Ce livre a servi de base à la série Masters of the Air qui a été mise en ligne début 2024. Ne vous laissez pas abuser par le sous-titre, si l’histoire du 100th Bomb Group est évoquée en filigrane, il ne s’agit en rien d’un historique détaillé du « centième sanglant », traduction littérale du surnom de ce Group, « the Bloody Hundredth ». Cet opus est surtout l’autobiographie de Harry Crosby, navigateur à bord d’un B-17. Il est l’un des rares rescapés des premiers équipages du Group arrivés en Grande-Bretagne au début de l’été 1943.
L’ouvrage est découpé en 28 chapitres, ce qui lui donne du rythme, avec des titres évocateurs.
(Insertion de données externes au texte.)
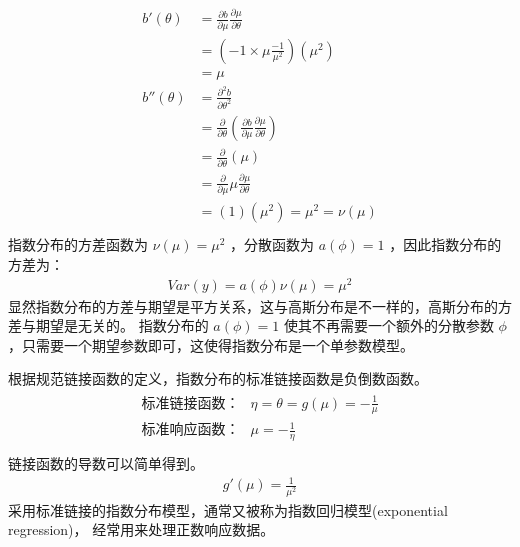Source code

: \documentclass[letterpaper,10pt,english]{sphinxmanual}
\begin{document}
\begin{align}\label{equation:指数模型/content:指数模型/content:9}\!\begin{aligned}
b'(\theta) &= \frac{\partial b}{\partial \mu} \frac{\partial \mu}{\partial \theta}\\
&= \left (-1 \times \mu \frac{-1}{\mu^2} \right )( \mu^2)\\
&= \mu\\
b''(\theta) &= \frac{\partial^2 b}{\partial \theta^2}\\
&= \frac{\partial }{\partial \theta} \left ( \frac{\partial b}{\partial \mu} \frac{\partial \mu}{\partial \theta} \right )\\
&= \frac{\partial }{\partial \theta}(\mu)\\
&= \frac{\partial }{\partial \mu} \mu \frac{\partial \mu}{\partial \theta}\\
&= (1)(\mu^2)=\mu^2 = \nu(\mu)\\
\end{aligned}\end{align}
指数分布的方差函数为 \(\nu(\mu)=\mu^2\)
，分散函数为 \(a(\phi)=1\)
，因此指数分布的方差为：
\begin{equation}\label{equation:指数模型/content:指数模型/content:10}
\begin{split}Var(y) = a(\phi)\nu(\mu) = \mu^2\end{split}
\end{equation}
显然指数分布的方差与期望是平方关系，这与高斯分布是不一样的，高斯分布的方差与期望是无关的。
指数分布的 \(a(\phi)=1\) 使其不再需要一个额外的分散参数 \(\phi\)
，只需要一个期望参数即可，这使得指数分布是一个单参数模型。

根据规范链接函数的定义，指数分布的标准链接函数是负倒数函数。
\begin{align}\label{equation:指数模型/content:指数模型/content:11}\!\begin{aligned}
\text{标准链接函数：} &\eta=\theta=g(\mu) = - \frac{1}{\mu}\\
\text{标准响应函数：} &\mu = - \frac{1}{\eta}\\
\end{aligned}\end{align}
链接函数的导数可以简单得到。
\begin{equation}\label{equation:指数模型/content:指数模型/content:12}
\begin{split}g'(\mu) = \frac{1}{\mu^2}\end{split}
\end{equation}
采用标准链接的指数分布模型，通常又被称为指数回归模型(exponential regression)，
经常用来处理正数响应数据。
\end{document}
Le récit est classiquement chronologique, et commence vraiment avec l’arrivée en Grande-Bretagne. Toutes les missions ne sont pas détaillées, seulement les plus marquantes. Ce qui marque le plus, c’est le manque de confiance en soi de l’auteur, une constante tout au long du livre. Pourtant, il est sorti breveté de son école de navigation. S’il aurait pu se sentir dépassé lors de ses premières missions et gagner en confiance avec l’expérience, cela ne semble pas avoir été le cas.
L’importante attrition au cours de l’été et de l’automne 1943 propulse Harry Crosby comme navigateur de tête. Ses qualités sont reconnues par les autres, en total contraste avec son propre ressenti. Puis il est promu chef navigateur du Group, et là encore il ne semble pas comprendre pourquoi.
Plus que l’autobiographie, c’est l’analyse sociologique des personnels navigants, des combattants, qui donne son intérêt au livre. Harry Crosby a ce recul rare, chez les anciens combattants. Il observe avec justesse les comportements entre les « romantiques » et les « néo-classiques ». Sa carrière d’après-guerre dans l’enseignement de la rhétorique n’est certainement pas pour rien dans l’élévation du point de vue qu’il exprime.
La traduction et la supervision aéronautique et historique sont réussies. Bravo à Sylvain Savarin et Iza Bazin. Tout au plus notera-t-on quelques rares erreurs mineures eu égard à la taille du volume, ou la francisation en Est-Anglie qui étonne, tant le nom original d’East Anglia est quasiment toujours utilisé. Il est à signaler que la première édition américaine date de 1993, suivie d’une seconde en 2001 et d’une troisième en 2024, année de la publication de cette traduction. Harry Crosby, qui nous a quitté en 2010 n’aura donc pas connu les suites données à son autobiographie « A wing and a prayer ».
L’iconographie est rassemblée dans un cahier final de 14 pages, et non dans le corps du texte. Elle illustre bien le sujet couvert, mais elle est desservie par le papier de qualité ordinaire, identique à celui du texte, ce qui est vraiment dommage. Quelques présentations graphiques, comme par exemple la formation lors du raid contre Ratisbonne le 17 août 1943, auraient gagnées à être mieux mises en valeur.
En complément du visionnage de la série Masters of the Air, cette lecture permet, avec l’énorme avantage d’être en langue française, de comprendre un peu mieux, et avec un œil différent, l’histoire et le vécu de ces combattants, de ces missions devenues mythiques, ainsi que les relations entre Américains et Britanniques. Assurément une réussite avec ce point de vue atypique, et de l’intérieur.